En tout cas, ces nombreuses ruptures de ton rendent la narration plus agréable. Par tout ce qu’il traite, le film aurait pu s’enchainer à un film à scénettes sans lien. N’offrant que la chute finale pour répondre aux questions du début. Mais grâce à ses nombreuses ambiances, son esprit burlesque et loufoque, et ses personnages optimistes, le réalisateur peut avoir des transitions parfaites. On peut passer d’une bagarre à un plan fraternel touchant en quelques mouvements. Et cela, grâce à un montage dynamique qui relie tous les tons incorporés. Le montage entre des scènes est rythmé et réalisé en fonction des espaces filmés. Comme l’exemple pris précédemment, une fusillade dans un parc, suivie d’une course poursuite dans un bois, avant le plan d’ensemble où les frangins dorment dans une barque sur un lac. Le bois devient à la fois le lieu de fuite, et le lieu où les rêves explosent.
C’est grâce à tous ces choix de lieux que Panos Koutras peut diversifier sa forme. Le film peut se découper en trois parties. Pas tout à fait distinctes, car on retrouvera des éléments des parties précédentes dans les suivantes. Toutefois, le film peut se distinguer ainsi : une errance, une longue épopée, puis une tragédie finale. L’épopée sonne comme la réponse formelle pour parvenir à la réponse tragique, qui résout les problèmes de l’errance. Grâce à son épopée, Panos Koutras lâche toute l’énergie contenue dans les esprits de l’errance. L’épopée offre de plus fréquents plans courts, et joue plus souvent sur les échelles de plan. L’épopée, dans ses ruptures de ton, cherchera (à de multiples reprises) à varier les points de vue. Le seul exemple du cabaret suffit à illustrer cette idée. Entre les plans rapprochés et les plans moyens, la caméra fixe ou portée, il y a une réelle envie d’apporter plusieurs tons selon le personnage filmé.
Tout ces détails se retrouvent également dans l’esthétique. Panos Koutras choisit, dans sa mise en scène, de jouer constamment sur la distance entre les deux frangins. La distance apporte la tragédie, le rapprochement apporte la loufoquerie. Ainsi, le film jouera sur la noirceur (la bagarre, la dispute, l’intrusion, l’hôtel délabré, …) face à la colorisation appuyée (les sucettes, la sandwicherie, l’audition, …). Le kitsch est surement le détail principal de la mise en scène de Panos Koutras. Car, grâce à cette esthétique exagérée, les acteurs sont dans l’élément optimiste qui leur est demandé de jouer. La fusion entre les paysages, l’esthétique et les personnages est complète. Panos Koutras peut alors dérouler son récit.

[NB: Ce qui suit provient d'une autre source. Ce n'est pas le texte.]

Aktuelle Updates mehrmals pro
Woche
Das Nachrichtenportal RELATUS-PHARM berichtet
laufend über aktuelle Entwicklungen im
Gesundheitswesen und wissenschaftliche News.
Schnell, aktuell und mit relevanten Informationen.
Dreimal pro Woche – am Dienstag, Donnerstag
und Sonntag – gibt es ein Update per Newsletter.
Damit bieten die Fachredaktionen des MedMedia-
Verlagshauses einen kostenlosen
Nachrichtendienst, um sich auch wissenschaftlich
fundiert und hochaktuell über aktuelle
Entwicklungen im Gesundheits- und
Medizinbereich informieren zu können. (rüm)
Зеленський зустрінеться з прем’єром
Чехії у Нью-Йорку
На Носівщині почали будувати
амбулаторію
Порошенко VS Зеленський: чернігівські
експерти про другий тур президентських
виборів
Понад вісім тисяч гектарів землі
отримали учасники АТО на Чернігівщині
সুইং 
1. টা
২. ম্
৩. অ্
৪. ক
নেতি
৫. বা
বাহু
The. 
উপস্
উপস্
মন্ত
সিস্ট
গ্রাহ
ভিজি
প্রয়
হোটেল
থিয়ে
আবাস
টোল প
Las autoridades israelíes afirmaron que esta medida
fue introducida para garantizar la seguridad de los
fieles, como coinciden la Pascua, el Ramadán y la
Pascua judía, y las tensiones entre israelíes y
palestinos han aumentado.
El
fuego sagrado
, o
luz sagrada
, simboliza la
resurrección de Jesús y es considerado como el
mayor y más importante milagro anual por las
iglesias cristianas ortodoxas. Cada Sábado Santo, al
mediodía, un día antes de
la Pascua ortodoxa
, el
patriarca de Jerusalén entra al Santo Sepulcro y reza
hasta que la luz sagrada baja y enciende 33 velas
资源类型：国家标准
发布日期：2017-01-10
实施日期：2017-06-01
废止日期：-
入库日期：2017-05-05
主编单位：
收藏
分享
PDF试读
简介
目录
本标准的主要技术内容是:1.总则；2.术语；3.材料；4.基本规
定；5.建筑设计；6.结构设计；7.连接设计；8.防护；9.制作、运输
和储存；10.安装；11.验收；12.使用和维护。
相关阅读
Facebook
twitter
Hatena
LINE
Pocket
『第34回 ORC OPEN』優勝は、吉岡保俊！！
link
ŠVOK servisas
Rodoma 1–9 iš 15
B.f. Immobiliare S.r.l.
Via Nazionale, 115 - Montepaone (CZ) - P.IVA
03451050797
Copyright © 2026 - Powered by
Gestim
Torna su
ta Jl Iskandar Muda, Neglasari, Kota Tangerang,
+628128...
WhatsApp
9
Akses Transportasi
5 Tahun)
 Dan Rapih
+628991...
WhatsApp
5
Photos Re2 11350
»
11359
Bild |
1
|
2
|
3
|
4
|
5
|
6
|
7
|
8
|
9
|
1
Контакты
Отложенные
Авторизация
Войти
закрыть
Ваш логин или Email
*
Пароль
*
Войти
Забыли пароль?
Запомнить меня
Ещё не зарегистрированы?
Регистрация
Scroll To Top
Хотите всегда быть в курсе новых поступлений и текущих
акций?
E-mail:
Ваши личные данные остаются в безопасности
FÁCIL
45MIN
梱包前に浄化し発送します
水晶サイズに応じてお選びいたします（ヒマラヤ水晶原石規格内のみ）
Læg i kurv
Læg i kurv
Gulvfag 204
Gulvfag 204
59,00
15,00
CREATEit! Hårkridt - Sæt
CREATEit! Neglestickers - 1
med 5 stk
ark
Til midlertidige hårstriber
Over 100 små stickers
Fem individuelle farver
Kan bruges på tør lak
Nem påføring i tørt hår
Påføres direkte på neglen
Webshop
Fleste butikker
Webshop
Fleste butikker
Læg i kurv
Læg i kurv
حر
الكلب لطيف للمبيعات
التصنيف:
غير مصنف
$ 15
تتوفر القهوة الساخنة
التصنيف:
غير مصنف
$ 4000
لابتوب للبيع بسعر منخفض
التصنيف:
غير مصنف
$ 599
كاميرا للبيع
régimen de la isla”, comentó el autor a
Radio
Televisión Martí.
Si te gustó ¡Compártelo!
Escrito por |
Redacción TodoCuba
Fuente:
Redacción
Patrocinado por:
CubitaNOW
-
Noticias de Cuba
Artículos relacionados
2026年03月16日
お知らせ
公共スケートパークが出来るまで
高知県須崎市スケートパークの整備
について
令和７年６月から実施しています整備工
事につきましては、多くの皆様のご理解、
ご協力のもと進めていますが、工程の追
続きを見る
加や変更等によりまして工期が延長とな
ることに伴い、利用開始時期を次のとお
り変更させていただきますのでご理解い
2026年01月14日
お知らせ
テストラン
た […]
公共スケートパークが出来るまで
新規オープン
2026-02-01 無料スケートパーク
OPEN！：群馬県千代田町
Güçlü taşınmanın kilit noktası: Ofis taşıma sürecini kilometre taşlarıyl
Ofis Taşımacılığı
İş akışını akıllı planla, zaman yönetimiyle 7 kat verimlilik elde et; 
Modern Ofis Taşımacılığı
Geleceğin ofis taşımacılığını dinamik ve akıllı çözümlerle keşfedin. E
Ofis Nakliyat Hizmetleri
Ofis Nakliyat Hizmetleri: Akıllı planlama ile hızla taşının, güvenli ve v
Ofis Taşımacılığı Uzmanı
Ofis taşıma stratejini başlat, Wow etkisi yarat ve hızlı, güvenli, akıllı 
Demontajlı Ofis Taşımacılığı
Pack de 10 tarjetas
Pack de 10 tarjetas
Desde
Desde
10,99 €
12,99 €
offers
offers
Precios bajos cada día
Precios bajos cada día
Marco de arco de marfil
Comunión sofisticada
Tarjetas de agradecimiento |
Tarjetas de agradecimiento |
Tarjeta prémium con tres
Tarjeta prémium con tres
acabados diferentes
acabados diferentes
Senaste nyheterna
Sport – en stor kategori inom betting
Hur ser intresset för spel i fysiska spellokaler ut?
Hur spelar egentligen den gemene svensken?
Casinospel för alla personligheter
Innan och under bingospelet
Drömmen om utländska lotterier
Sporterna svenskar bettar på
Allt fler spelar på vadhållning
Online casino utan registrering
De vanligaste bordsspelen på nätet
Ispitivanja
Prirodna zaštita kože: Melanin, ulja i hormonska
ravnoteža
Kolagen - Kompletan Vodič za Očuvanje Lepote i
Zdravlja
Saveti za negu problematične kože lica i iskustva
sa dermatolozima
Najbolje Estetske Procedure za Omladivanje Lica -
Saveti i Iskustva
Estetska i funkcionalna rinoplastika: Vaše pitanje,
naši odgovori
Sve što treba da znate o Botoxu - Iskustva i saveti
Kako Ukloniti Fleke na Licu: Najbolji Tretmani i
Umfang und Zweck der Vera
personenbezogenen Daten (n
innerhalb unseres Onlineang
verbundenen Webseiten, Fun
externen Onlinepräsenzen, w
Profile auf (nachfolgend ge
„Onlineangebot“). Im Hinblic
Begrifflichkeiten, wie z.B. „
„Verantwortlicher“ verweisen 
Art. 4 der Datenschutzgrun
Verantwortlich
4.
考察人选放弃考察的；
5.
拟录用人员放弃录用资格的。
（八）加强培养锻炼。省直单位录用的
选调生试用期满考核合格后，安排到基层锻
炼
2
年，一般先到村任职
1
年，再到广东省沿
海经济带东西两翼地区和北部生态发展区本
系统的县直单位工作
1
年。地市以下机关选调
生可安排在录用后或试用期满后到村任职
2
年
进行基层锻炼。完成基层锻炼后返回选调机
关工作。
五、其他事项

Sauf que sa quête d’identité est à l’état de brouillon. Le réalisateur nous livre un contexte de Grèce ravagée. Mais à quel prix ? Celui de vouloir parler de beaucoup trop de choses à la fois. C’est par là que le film prend des risques, où il peut rapidement devenir un film à saynètes indépendantes. Le propos de Panos Koutras est trop fourre-tout. Entre l’homosexualité, la xénophobie, le libéralisme, la crise économique, les espoirs placés dans la jeunesse, l’effondrement culturel, etc… A force de vouloir incorporer ses personnages dans tous ces problèmes, le cinéaste ne peut faire évoluer ses personnages. Les deux frangins sont attachants par leur optimisme, par le burlesque qu’ils provoquent. Toutefois, la satire et la tragédie restent à leur point de départ.